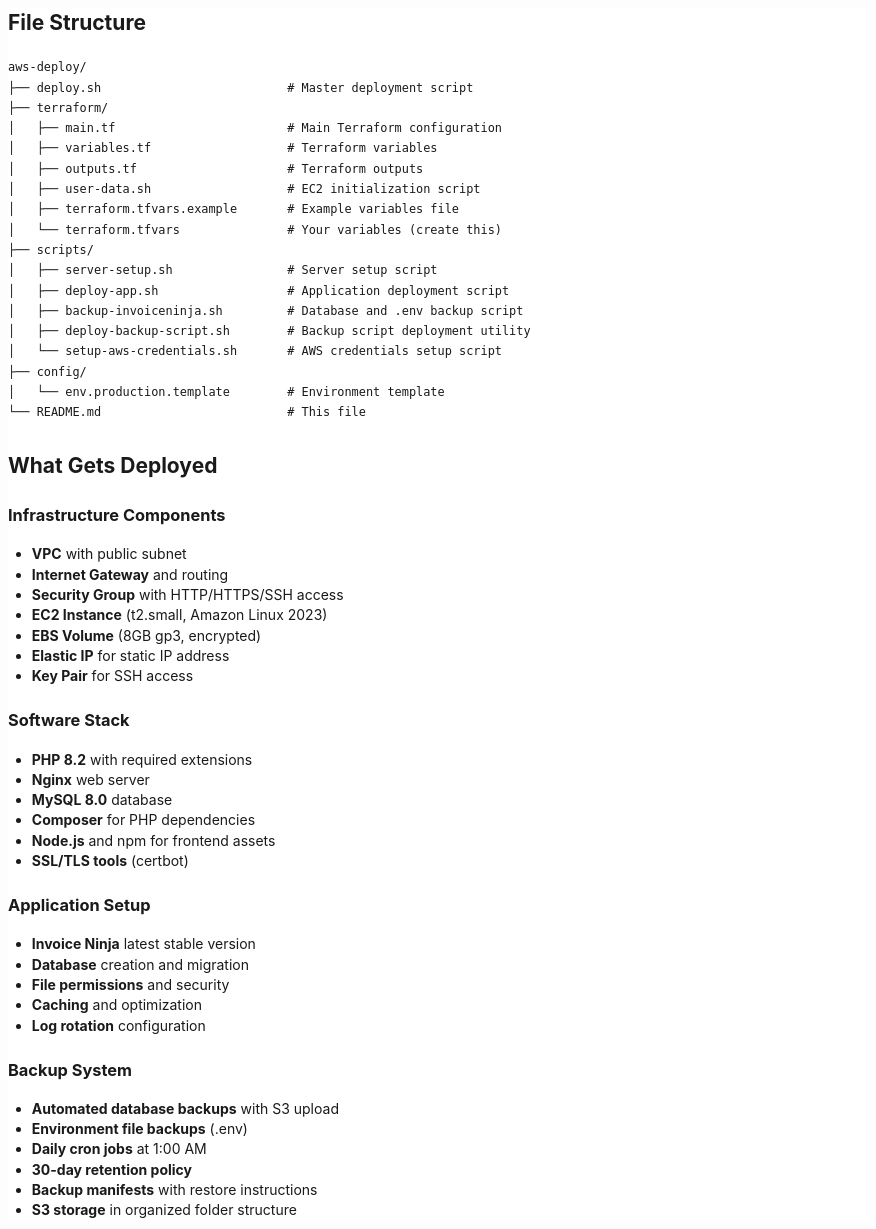 ## File Structure

```
aws-deploy/
├── deploy.sh                          # Master deployment script
├── terraform/
│   ├── main.tf                        # Main Terraform configuration
│   ├── variables.tf                   # Terraform variables
│   ├── outputs.tf                     # Terraform outputs
│   ├── user-data.sh                   # EC2 initialization script
│   ├── terraform.tfvars.example       # Example variables file
│   └── terraform.tfvars               # Your variables (create this)
├── scripts/
│   ├── server-setup.sh                # Server setup script
│   ├── deploy-app.sh                  # Application deployment script
│   ├── backup-invoiceninja.sh         # Database and .env backup script
│   ├── deploy-backup-script.sh        # Backup script deployment utility
│   └── setup-aws-credentials.sh       # AWS credentials setup script
├── config/
│   └── env.production.template        # Environment template
└── README.md                          # This file
```

## What Gets Deployed

### Infrastructure Components
- **VPC** with public subnet
- **Internet Gateway** and routing
- **Security Group** with HTTP/HTTPS/SSH access
- **EC2 Instance** (t2.small, Amazon Linux 2023)
- **EBS Volume** (8GB gp3, encrypted)
- **Elastic IP** for static IP address
- **Key Pair** for SSH access

### Software Stack
- **PHP 8.2** with required extensions
- **Nginx** web server
- **MySQL 8.0** database
- **Composer** for PHP dependencies
- **Node.js** and npm for frontend assets
- **SSL/TLS tools** (certbot)

### Application Setup
- **Invoice Ninja** latest stable version
- **Database** creation and migration
- **File permissions** and security
- **Caching** and optimization
- **Log rotation** configuration

### Backup System
- **Automated database backups** with S3 upload
- **Environment file backups** (.env)
- **Daily cron jobs** at 1:00 AM
- **30-day retention policy**
- **Backup manifests** with restore instructions
- **S3 storage** in organized folder structure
==========
**WHAT YOU SHOULD DO:** All records above are to be output verbatim, with their pictures omitted.

**ANSWER TO THE PROBLEM:**
 ## File Structure

```
aws-deploy/
├── deploy.sh                          # Master deployment script
├── terraform/
│   ├── main.tf                        # Main Terraform configuration
│   ├── variables.tf                   # Terraform variables
│   ├── outputs.tf                     # Terraform outputs
│   ├── user-data.sh                   # EC2 initialization script
│   ├── terraform.tfvars.example       # Example variables file
│   └── terraform.tfvars               # Your variables (create this)
├── scripts/
│   ├── server-setup.sh                # Server setup script
│   ├── deploy-app.sh                  # Application deployment script
│   ├── backup-invoiceninja.sh         # Database and .env backup script
│   ├── deploy-backup-script.sh        # Backup script deployment utility
│   └── setup-aws-credentials.sh       # AWS credentials setup script
├── config/
│   └── env.production.template        # Environment template
└── README.md                          # This file
```

## What Gets Deployed

### Infrastructure Components
- **VPC** with public subnet
- **Internet Gateway** and routing
- **Security Group** with HTTP/HTTPS/SSH access
- **EC2 Instance** (t2.small, Amazon Linux 2023)
- **EBS Volume** (8GB gp3, encrypted)
- **Elastic IP** for static IP address
- **Key Pair** for SSH access

### Software Stack
- **PHP 8.2** with required extensions
- **Nginx** web server
- **MySQL 8.0** database
- **Composer** for PHP dependencies
- **Node.js** and npm for frontend assets
- **SSL/TLS tools** (certbot)

### Application Setup
- **Invoice Ninja** latest stable version
- **Database** creation and migration
- **File permissions** and security
- **Caching** and optimization
- **Log rotation** configuration

### Backup System
- **Automated database backups** with S3 upload
- **Environment file backups** (.env)
- **Daily cron jobs** at 1:00 AM
- **30-day retention policy**
- **Backup manifests** with restore instructions
- **S3 storage** in organized folder structure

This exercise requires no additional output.